Lors de mes premières visites à l’école après son accueil chez nous, il n’y a aucune évolution chez lui; son institutrice me répète les mêmes choses à son égard. Mais vers le mois de septembre, 6 mois après son arrivée, il y a enfin un petit changement dans son comportement. Il est un peu plus calme et parvient à rester assis à son banc pendant au moins une partie des cours. L’aide particulière de notre professeur à Crianças do Mundo commence à porter ses fruits et Vinicius est alphabétisé petit à petit. C’est un grand espoir pour nous; nous entrevoyons enfin la capacité de Vinicius d’évoluer positivement à tous niveaux, malgré tout ce qu’il vit en famille.
L’année scolaire se termine au Brésil. Bientôt, ce seront les grandes vacances d´été pour les enfants et ils resteront en famille pendant un mois, notre équipe pédagogique méritant et ayant besoin de ce mois de repos. Nous savons ce que cela représente pour Vinicius : un mois de souffrance et de violence, sans son refuge préféré à Crianças do Mundo. Nous en sommes conscients et cela nous fait mal. Tant pour Vinicius que pour d’autres de nos enfants, nous savons que ce mois de janvier sera dur pour eux, mais nous n’avons pas le choix. Nous nous sentons bien impuissants, mais ces enfants ont leurs familles, quelles qu’elles soient et ils doivent y vivre. Mais dès la rentrée, nous serons là à nouveau pour Vinicius et pour tous nos enfants. Ils retrouveront le bonheur d’être aimés, ils retrouveront l’affection et la joie de vivre. Et Vinicius retrouvera son refuge et son havre de paix.

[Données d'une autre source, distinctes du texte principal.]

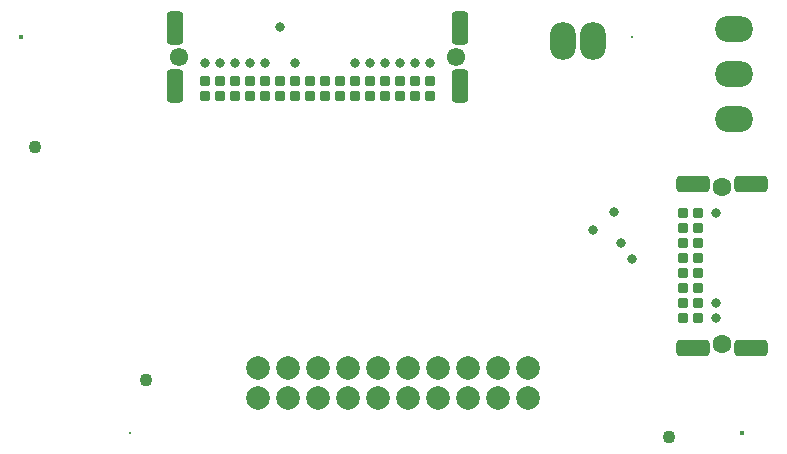
<source format=gts>
G04*
G04 #@! TF.GenerationSoftware,Altium Limited,Altium Designer,23.8.1 (32)*
G04*
G04 Layer_Color=8388736*
%FSLAX44Y44*%
%MOMM*%
G71*
G04*
G04 #@! TF.SameCoordinates,372F65C9-6F4F-413F-B500-709901E0D80A*
G04*
G04*
G04 #@! TF.FilePolarity,Negative*
G04*
G01*
G75*
G04:AMPARAMS|DCode=20|XSize=1.3mm|YSize=2.8mm|CornerRadius=0.2mm|HoleSize=0mm|Usage=FLASHONLY|Rotation=180.000|XOffset=0mm|YOffset=0mm|HoleType=Round|Shape=RoundedRectangle|*
%AMROUNDEDRECTD20*
21,1,1.3000,2.4000,0,0,180.0*
21,1,0.9000,2.8000,0,0,180.0*
1,1,0.4000,-0.4500,1.2000*
1,1,0.4000,0.4500,1.2000*
1,1,0.4000,0.4500,-1.2000*
1,1,0.4000,-0.4500,-1.2000*
%
%ADD20ROUNDEDRECTD20*%
G04:AMPARAMS|DCode=21|XSize=0.9mm|YSize=0.9mm|CornerRadius=0.15mm|HoleSize=0mm|Usage=FLASHONLY|Rotation=180.000|XOffset=0mm|YOffset=0mm|HoleType=Round|Shape=RoundedRectangle|*
%AMROUNDEDRECTD21*
21,1,0.9000,0.6000,0,0,180.0*
21,1,0.6000,0.9000,0,0,180.0*
1,1,0.3000,-0.3000,0.3000*
1,1,0.3000,0.3000,0.3000*
1,1,0.3000,0.3000,-0.3000*
1,1,0.3000,-0.3000,-0.3000*
%
%ADD21ROUNDEDRECTD21*%
G04:AMPARAMS|DCode=22|XSize=0.9mm|YSize=0.9mm|CornerRadius=0.15mm|HoleSize=0mm|Usage=FLASHONLY|Rotation=90.000|XOffset=0mm|YOffset=0mm|HoleType=Round|Shape=RoundedRectangle|*
%AMROUNDEDRECTD22*
21,1,0.9000,0.6000,0,0,90.0*
21,1,0.6000,0.9000,0,0,90.0*
1,1,0.3000,0.3000,0.3000*
1,1,0.3000,0.3000,-0.3000*
1,1,0.3000,-0.3000,-0.3000*
1,1,0.3000,-0.3000,0.3000*
%
%ADD22ROUNDEDRECTD22*%
G04:AMPARAMS|DCode=23|XSize=1.3mm|YSize=2.8mm|CornerRadius=0.2mm|HoleSize=0mm|Usage=FLASHONLY|Rotation=90.000|XOffset=0mm|YOffset=0mm|HoleType=Round|Shape=RoundedRectangle|*
%AMROUNDEDRECTD23*
21,1,1.3000,2.4000,0,0,90.0*
21,1,0.9000,2.8000,0,0,90.0*
1,1,0.4000,1.2000,0.4500*
1,1,0.4000,1.2000,-0.4500*
1,1,0.4000,-1.2000,-0.4500*
1,1,0.4000,-1.2000,0.4500*
%
%ADD23ROUNDEDRECTD23*%
%ADD24C,1.1000*%
%ADD25O,2.2032X3.2032*%
%ADD26C,1.5500*%
%ADD27C,1.6000*%
%ADD28C,2.0032*%
%ADD29C,0.4032*%
%ADD30O,3.2032X2.2032*%
%ADD31R,0.2032X0.2032*%
%ADD32C,0.8032*%
D20*
X164384Y328000D02*
D03*
Y377000D02*
D03*
X405084Y328000D02*
D03*
Y377000D02*
D03*
D21*
X189484Y319800D02*
D03*
Y332500D02*
D03*
X202184D02*
D03*
X214884D02*
D03*
X227584D02*
D03*
X240284D02*
D03*
X252984D02*
D03*
X265684D02*
D03*
X278384D02*
D03*
X291084D02*
D03*
X303784D02*
D03*
X316484D02*
D03*
X329184D02*
D03*
X341884D02*
D03*
X354584D02*
D03*
X367284D02*
D03*
X379984D02*
D03*
X202184Y319800D02*
D03*
X214884D02*
D03*
X227584D02*
D03*
X240284D02*
D03*
X252984D02*
D03*
X265684D02*
D03*
X278384D02*
D03*
X291084D02*
D03*
X303784D02*
D03*
X316484D02*
D03*
X329184D02*
D03*
X341884D02*
D03*
X354584D02*
D03*
X367284D02*
D03*
X379984D02*
D03*
D22*
X607030Y220218D02*
D03*
X594330D02*
D03*
Y207518D02*
D03*
Y194818D02*
D03*
Y182118D02*
D03*
Y169418D02*
D03*
Y156718D02*
D03*
Y144018D02*
D03*
Y131318D02*
D03*
X607030Y207518D02*
D03*
Y194818D02*
D03*
Y182118D02*
D03*
Y169418D02*
D03*
Y156718D02*
D03*
Y144018D02*
D03*
Y131318D02*
D03*
D23*
X602530Y245318D02*
D03*
X651530D02*
D03*
X602530Y106218D02*
D03*
X651530D02*
D03*
D24*
X582504Y30988D02*
D03*
X139528Y78740D02*
D03*
X45466Y275844D02*
D03*
D25*
X518160Y365760D02*
D03*
X492760D02*
D03*
D26*
X167384Y352500D02*
D03*
X402084D02*
D03*
D27*
X627030Y109218D02*
D03*
Y242318D02*
D03*
D28*
X234442Y89154D02*
D03*
X259842D02*
D03*
X285242D02*
D03*
X310642D02*
D03*
X336042D02*
D03*
X361442D02*
D03*
X386842D02*
D03*
X412242D02*
D03*
X437642D02*
D03*
X463042D02*
D03*
X234442Y63754D02*
D03*
X259842D02*
D03*
X285242D02*
D03*
X310642D02*
D03*
X336042D02*
D03*
X361442D02*
D03*
X386842D02*
D03*
X412242D02*
D03*
X437642D02*
D03*
X463042D02*
D03*
D29*
X643700Y34000D02*
D03*
X33700Y369000D02*
D03*
D30*
X637540Y299720D02*
D03*
Y337820D02*
D03*
Y375920D02*
D03*
D31*
X551200Y369000D02*
D03*
X126300Y34000D02*
D03*
D32*
X550672Y181610D02*
D03*
X541274Y194818D02*
D03*
X535940Y220980D02*
D03*
X518160Y205740D02*
D03*
X622302Y220186D02*
D03*
X622270Y144018D02*
D03*
Y131318D02*
D03*
X265684Y347740D02*
D03*
X379984D02*
D03*
X367284D02*
D03*
X354584D02*
D03*
X341884D02*
D03*
X329184D02*
D03*
X316484D02*
D03*
X252984Y378220D02*
D03*
X240284Y347740D02*
D03*
X227584D02*
D03*
X214884D02*
D03*
X202184D02*
D03*
X189484D02*
D03*
M02*

</source>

Il y a beaucoup de petits Vinicius dans le monde, nous ne pouvons hélas pas tous les sauver. Mais tant que nous le pourrons, nous aiderons notre Vinicius et tous ceux que nous accueillons à découvrir l’amour, la tendresse et la compréhension. Ensemble avec vous, nous continuerons à offrir un peu de bonheur à tous ces enfants mal aimés. Et qui sait, nous changerons le cours de leur vie et nous leur offrirons un avenir plus prometteur et plus heureux.